** PROBLEM **
A word-for-word copy of the listing is required, and it must contain no pictures.
***** DATA RECORDS *****
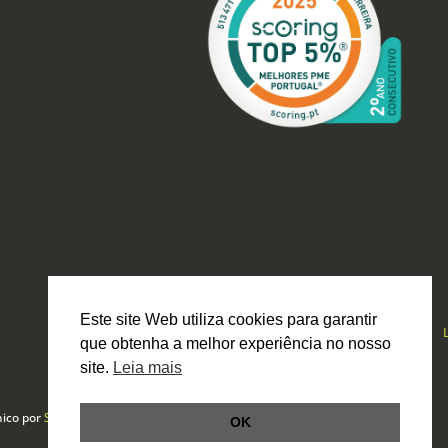
Este site Web utiliza cookies para garantir
que obtenha a melhor experiência no nosso
site.
Leia mais
nico por
Smartbit
OK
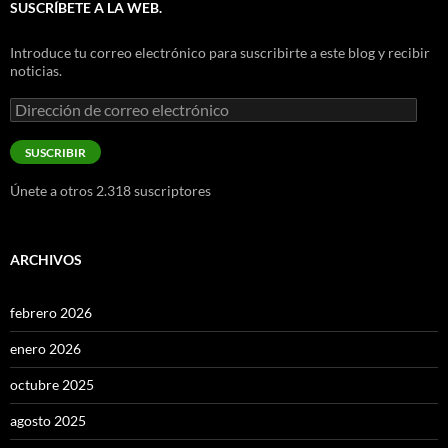
SUSCRÍBETE A LA WEB.
Introduce tu correo electrónico para suscribirte a este blog y recibir
noticias.
Dirección
de
correo
SUSCRIBIR
electrónico
Únete a otros 2.318 suscriptores
ARCHIVOS
febrero 2026
enero 2026
octubre 2025
agosto 2025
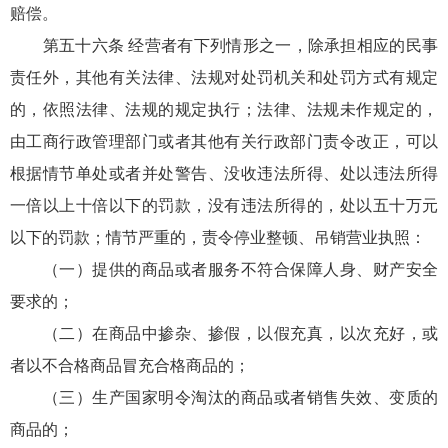
赔偿。
第五十六条 经营者有下列情形之一，除承担相应的民事
责任外，其他有关法律、法规对处罚机关和处罚方式有规定
的，依照法律、法规的规定执行；法律、法规未作规定的，
由工商行政管理部门或者其他有关行政部门责令改正，可以
根据情节单处或者并处警告、没收违法所得、处以违法所得
一倍以上十倍以下的罚款，没有违法所得的，处以五十万元
以下的罚款；情节严重的，责令停业整顿、吊销营业执照：
（一）提供的商品或者服务不符合保障人身、财产安全
要求的；
（二）在商品中掺杂、掺假，以假充真，以次充好，或
者以不合格商品冒充合格商品的；
（三）生产国家明令淘汰的商品或者销售失效、变质的
商品的；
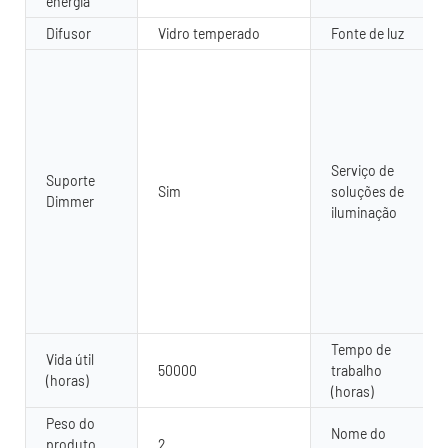
energia
Difusor
Vidro temperado
Fonte de luz
Serviço de
Suporte
Sim
soluções de
Dimmer
iluminação
Tempo de
Vida útil
50000
trabalho
(horas)
(horas)
Peso do
Nome do
produto
2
*****
** RESULT OF THIS TASK **
Este site Web utiliza cookies para garantir
que obtenha a melhor experiência no nosso
site.
Leia mais
nico por
Smartbit
OK
SUSCRÍBETE A LA WEB.
Introduce tu correo electrónico para suscribirte a este blog y recibir
noticias.
Dirección
de
correo
SUSCRIBIR
electrónico
Únete a otros 2.318 suscriptores
ARCHIVOS
febrero 2026
enero 2026
octubre 2025
agosto 2025
赔偿。
第五十六条 经营者有下列情形之一，除承担相应的民事
责任外，其他有关法律、法规对处罚机关和处罚方式有规定
的，依照法律、法规的规定执行；法律、法规未作规定的，
由工商行政管理部门或者其他有关行政部门责令改正，可以
根据情节单处或者并处警告、没收违法所得、处以违法所得
一倍以上十倍以下的罚款，没有违法所得的，处以五十万元
以下的罚款；情节严重的，责令停业整顿、吊销营业执照：
（一）提供的商品或者服务不符合保障人身、财产安全
要求的；
（二）在商品中掺杂、掺假，以假充真，以次充好，或
者以不合格商品冒充合格商品的；
（三）生产国家明令淘汰的商品或者销售失效、变质的
商品的；
energia
Difusor
Vidro temperado
Fonte de luz
Serviço de
Suporte
Sim
soluções de
Dimmer
iluminação
Tempo de
Vida útil
50000
trabalho
(horas)
(horas)
Peso do
Nome do
produto
2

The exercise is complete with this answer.